Offspring can have traits that neither parent visibly exhibits due to several genetic mechanisms:
- Recessive alleles: Each parent can carry a recessive allele for a trait without showing it themselves if they also have a dominant allele. When offspring inherit the recessive allele from both parents, the recessive trait appears in them, even though neither parent shows it. This is a classic Mendelian inheritance pattern
- Genetic recombination: During meiosis, chromosomes exchange segments (crossing over), creating new combinations of alleles that neither parent exactly has.

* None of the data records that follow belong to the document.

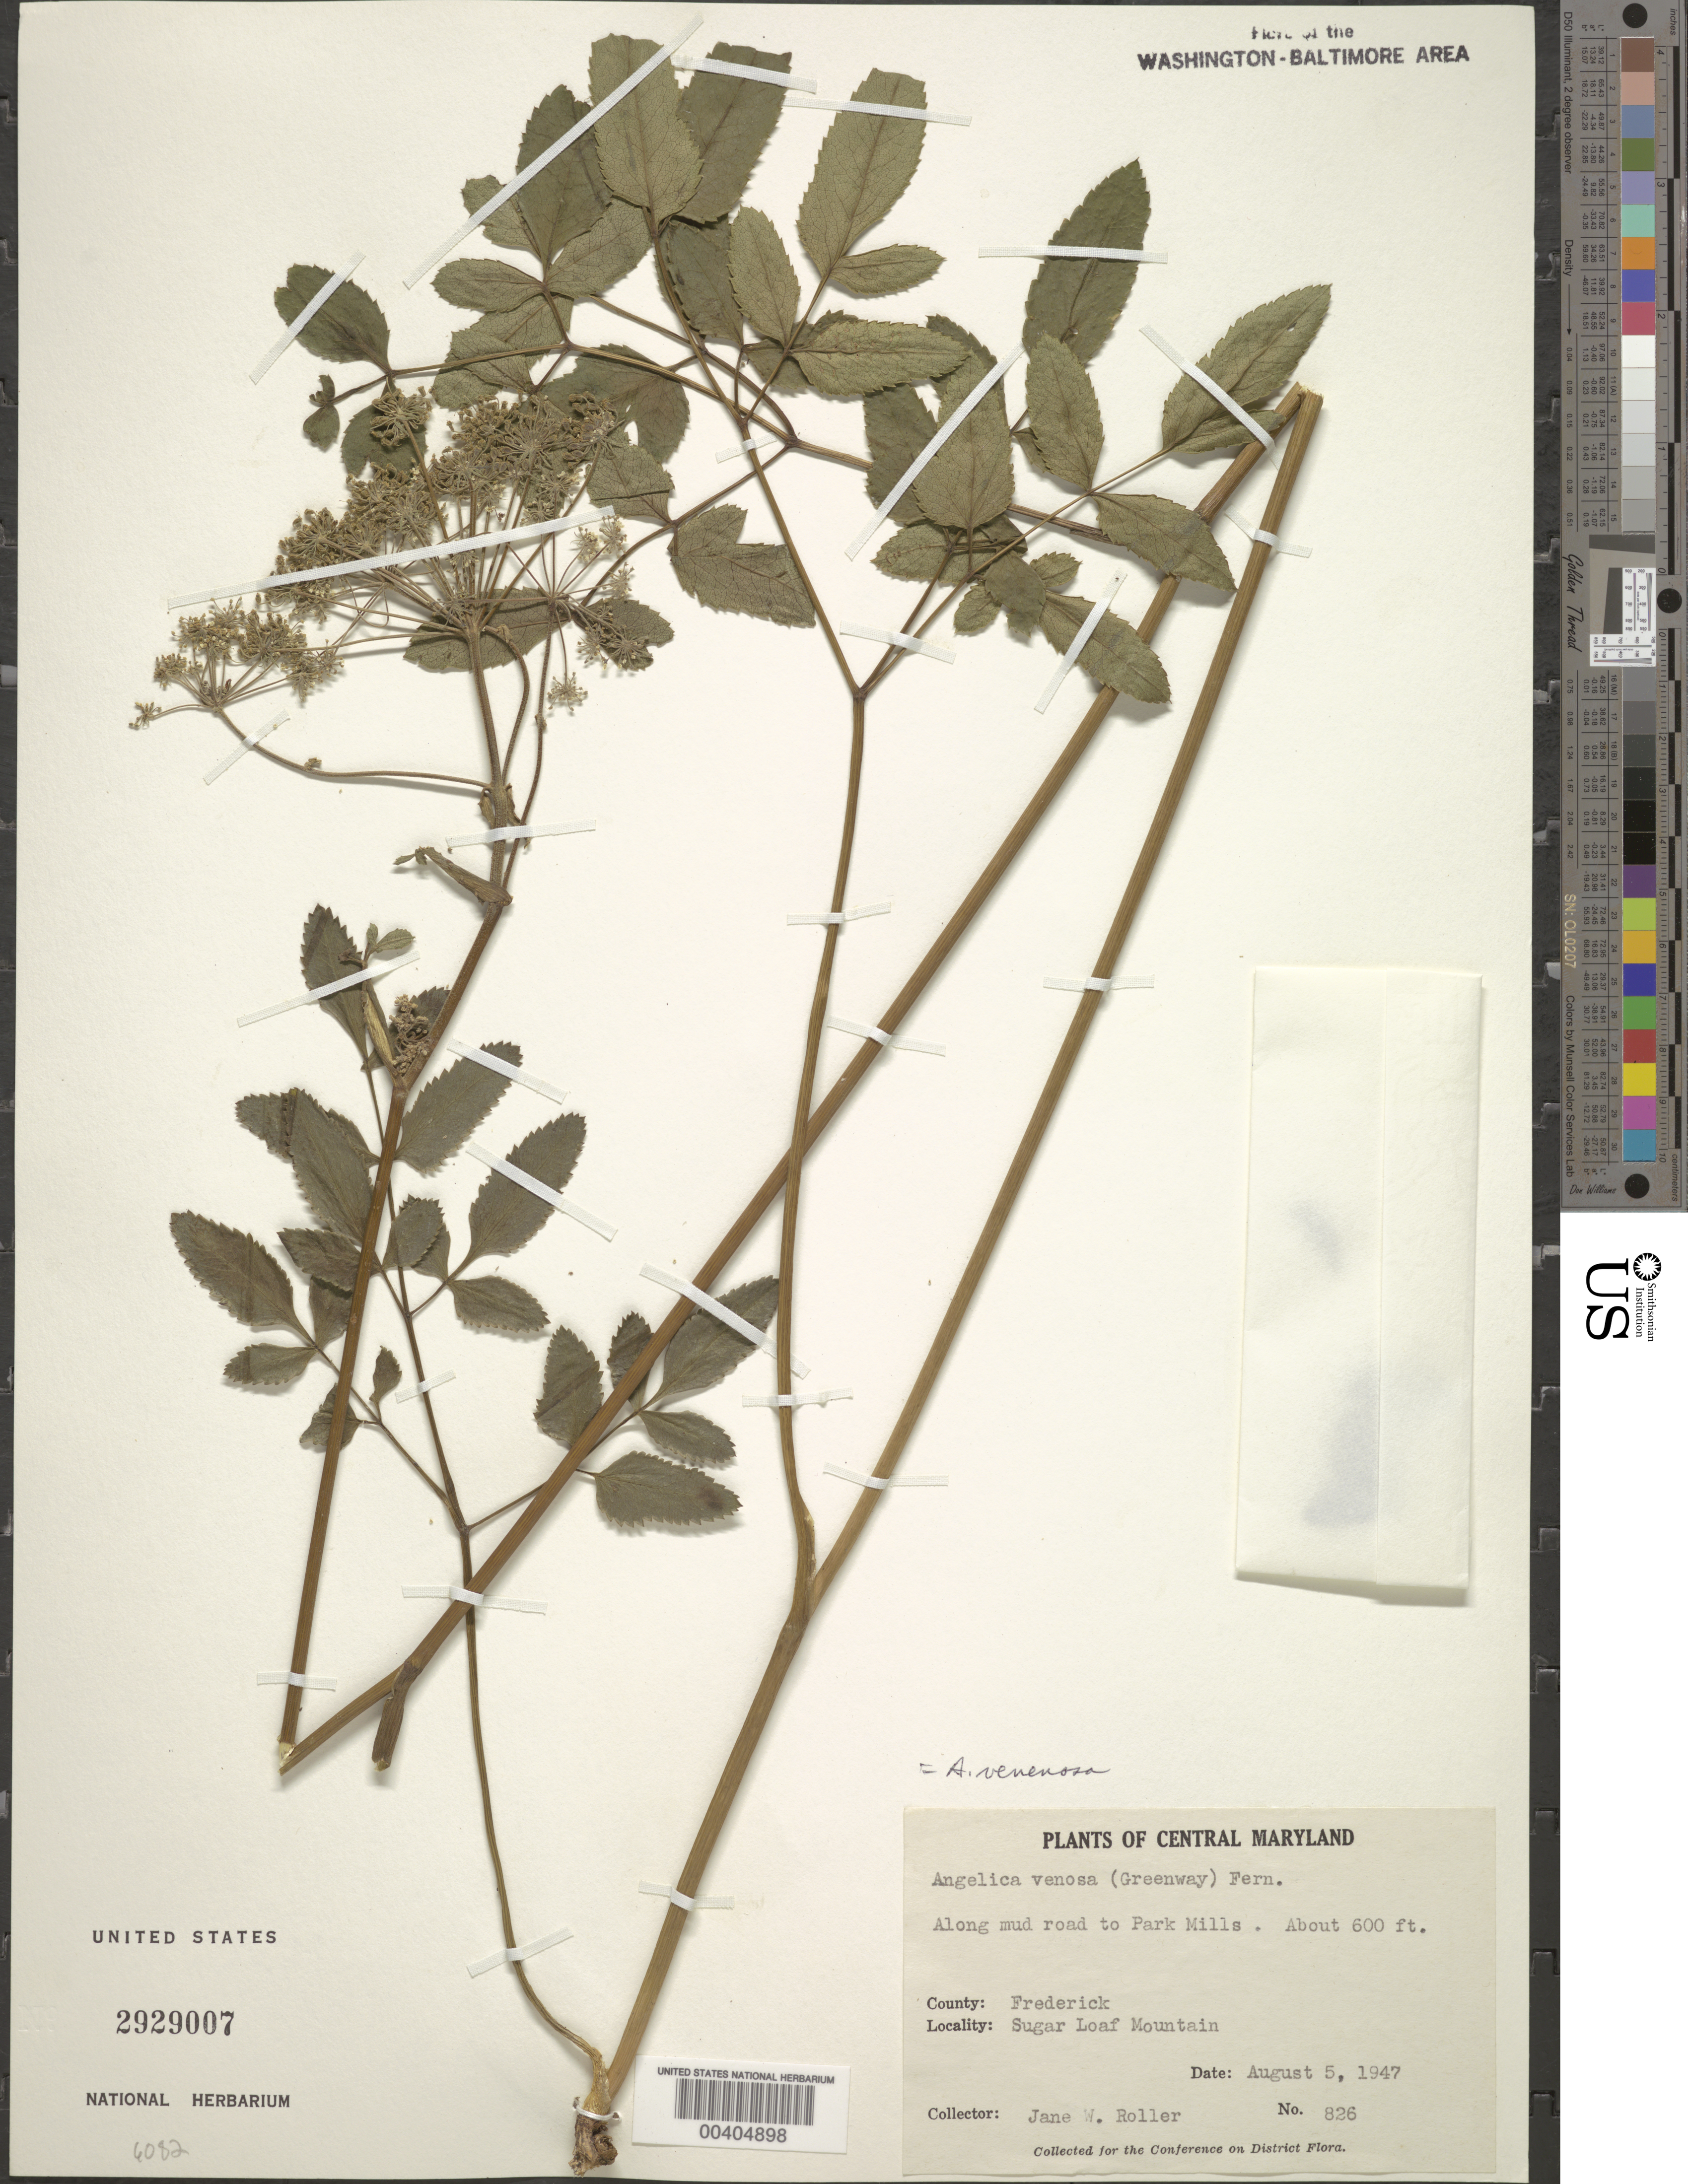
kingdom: Plantae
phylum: Tracheophyta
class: Magnoliopsida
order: Apiales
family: Apiaceae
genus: Angelica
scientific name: Angelica venenosa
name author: (Greenway) Fernald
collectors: J. W. Roller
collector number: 826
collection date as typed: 05 Aug 1947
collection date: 1947-08-05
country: United States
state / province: Maryland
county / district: Frederick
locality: Sugarloaf Mountain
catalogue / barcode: US 2929007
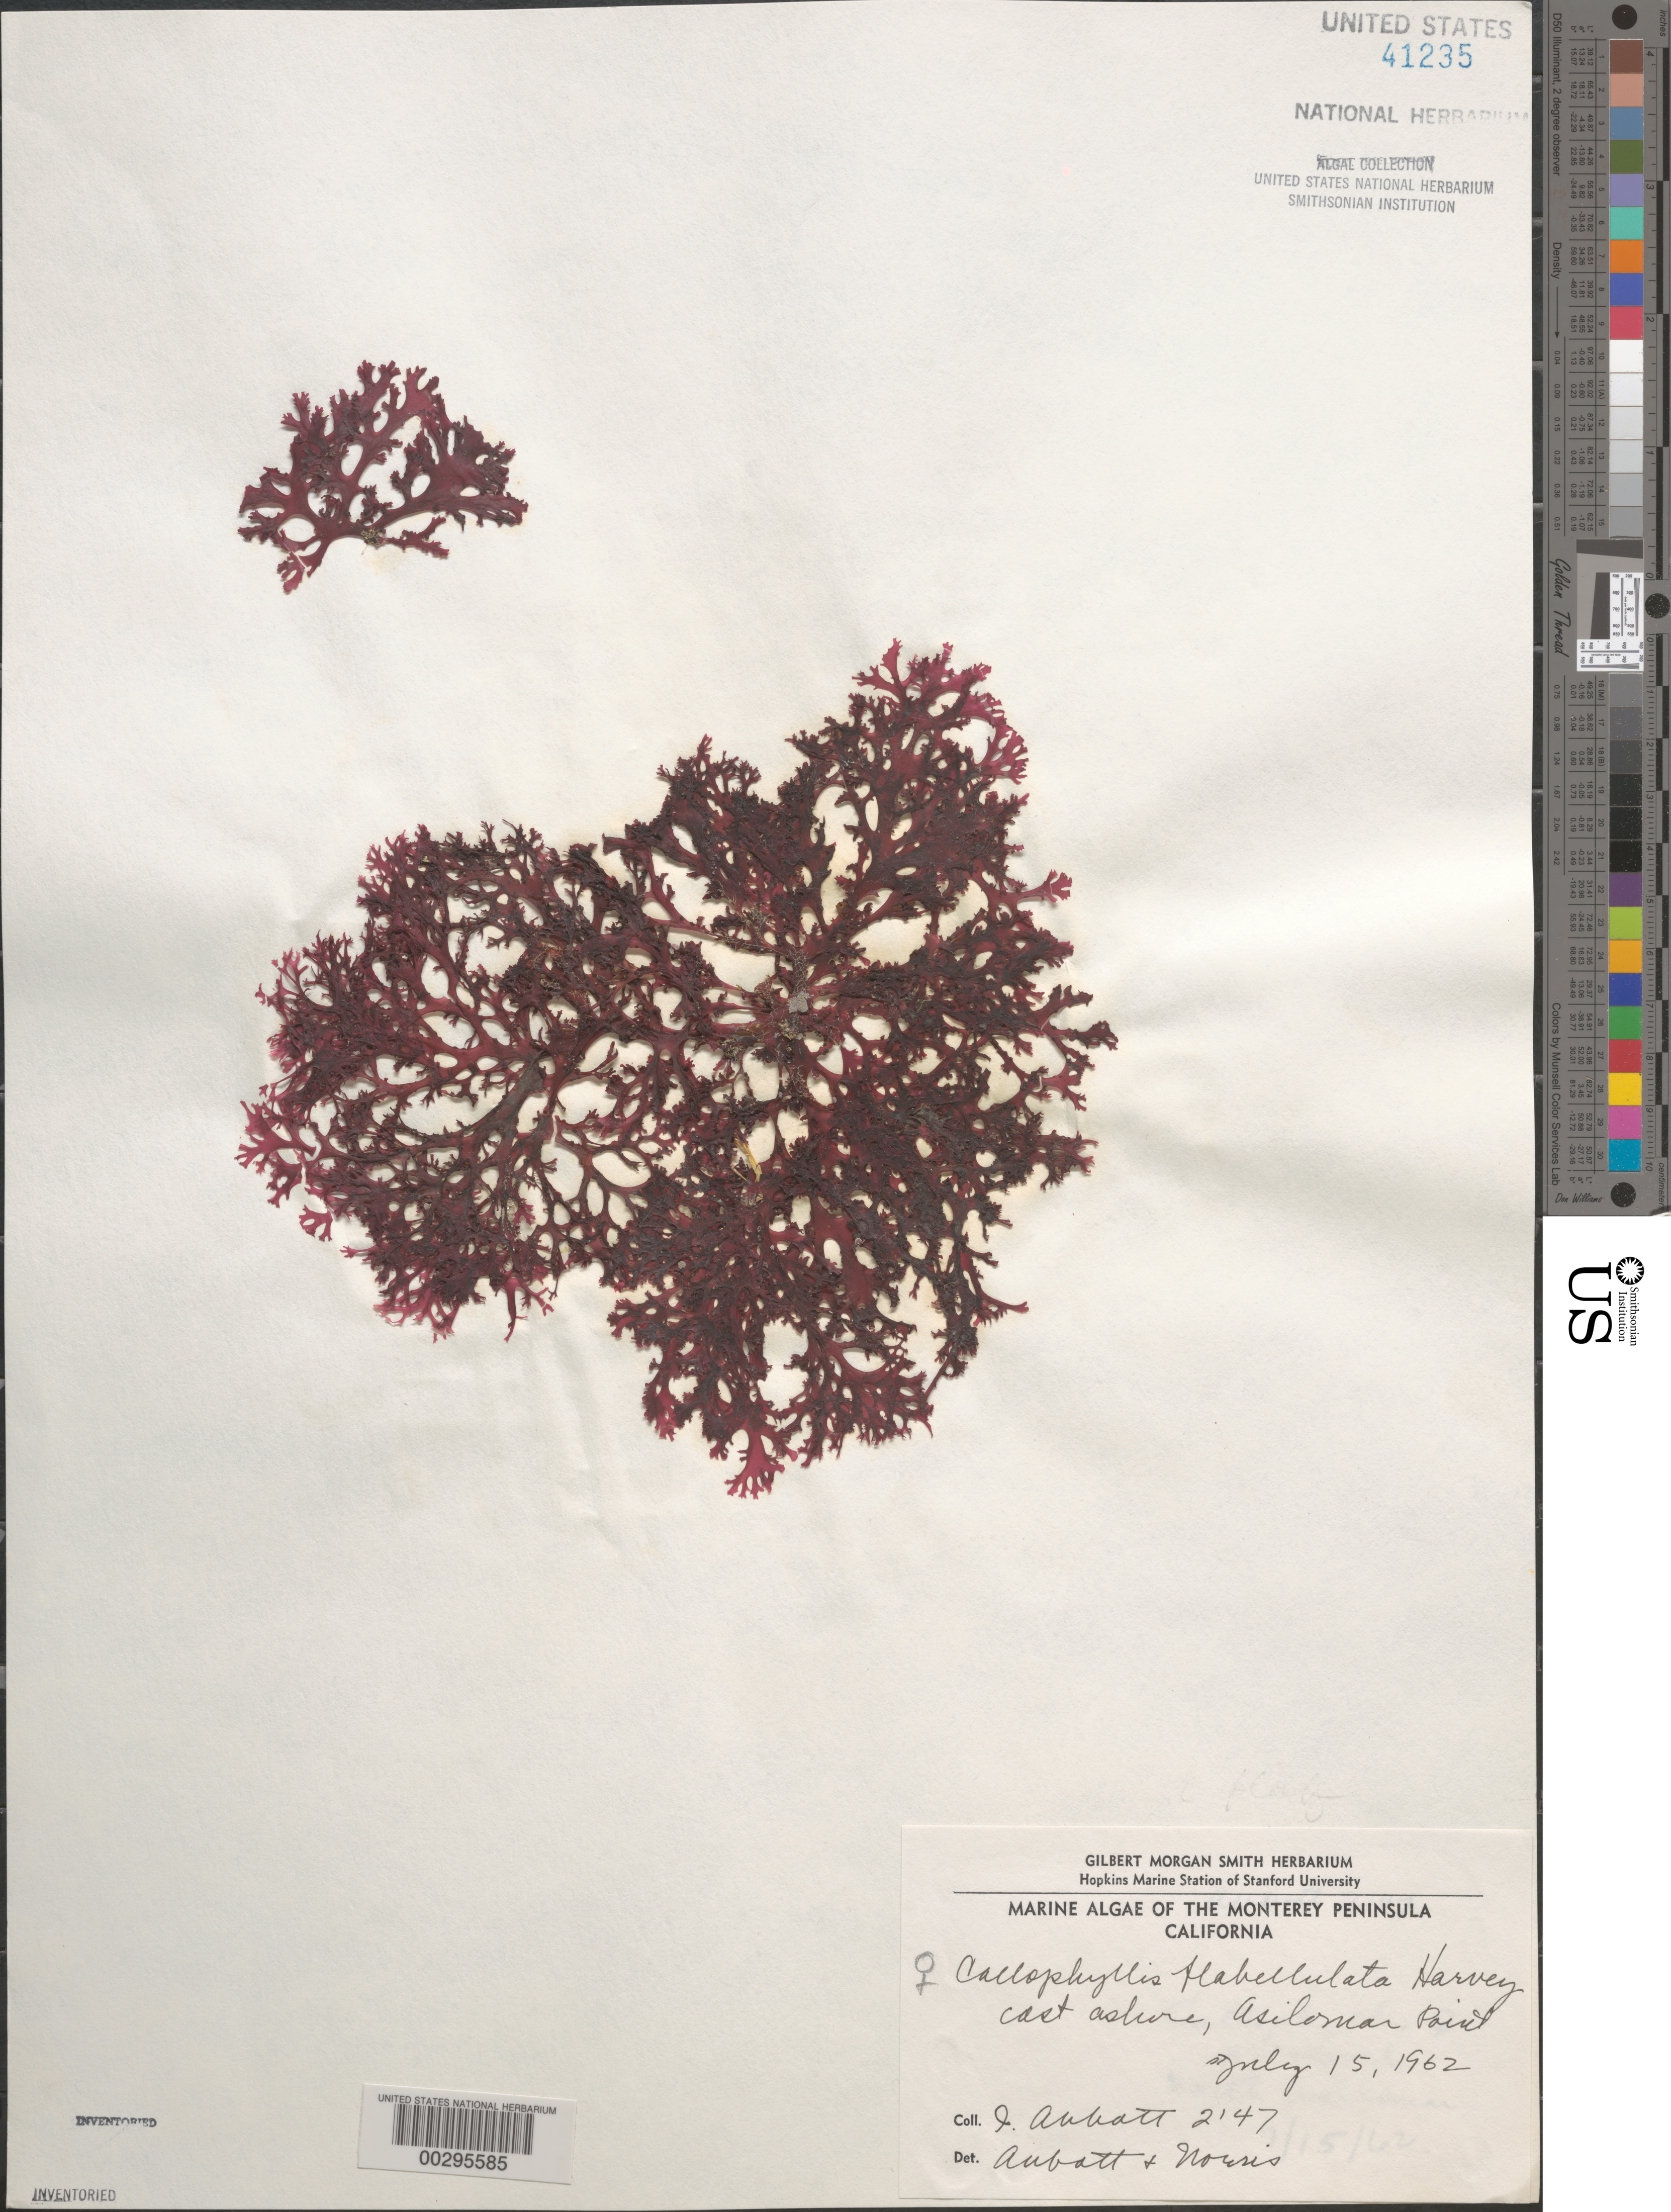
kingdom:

This reshuffling can produce offspring with novel trait combinations that neither parent visibly exhibits
- Polygenic traits: Traits controlled by multiple genes (polygenic) can result in offspring having a combination of gene variants that produce a trait not clearly seen in either parent because the parents' gene combinations differ
- Non-Mendelian inheritance: Some traits follow complex inheritance patterns such as extranuclear (mitochondrial or chloroplast DNA inherited only from the mother), genomic imprinting (where gene expression depends on the parent of origin), or gene conversion during DNA repair, which can all lead to offspring traits not directly predictable from parental traits
In summary, offspring traits can differ from parents due to recessive alleles becoming homozygous, genetic recombination creating new allele combinations, polygenic effects, and complex non-Mendelian inheritance mechanisms.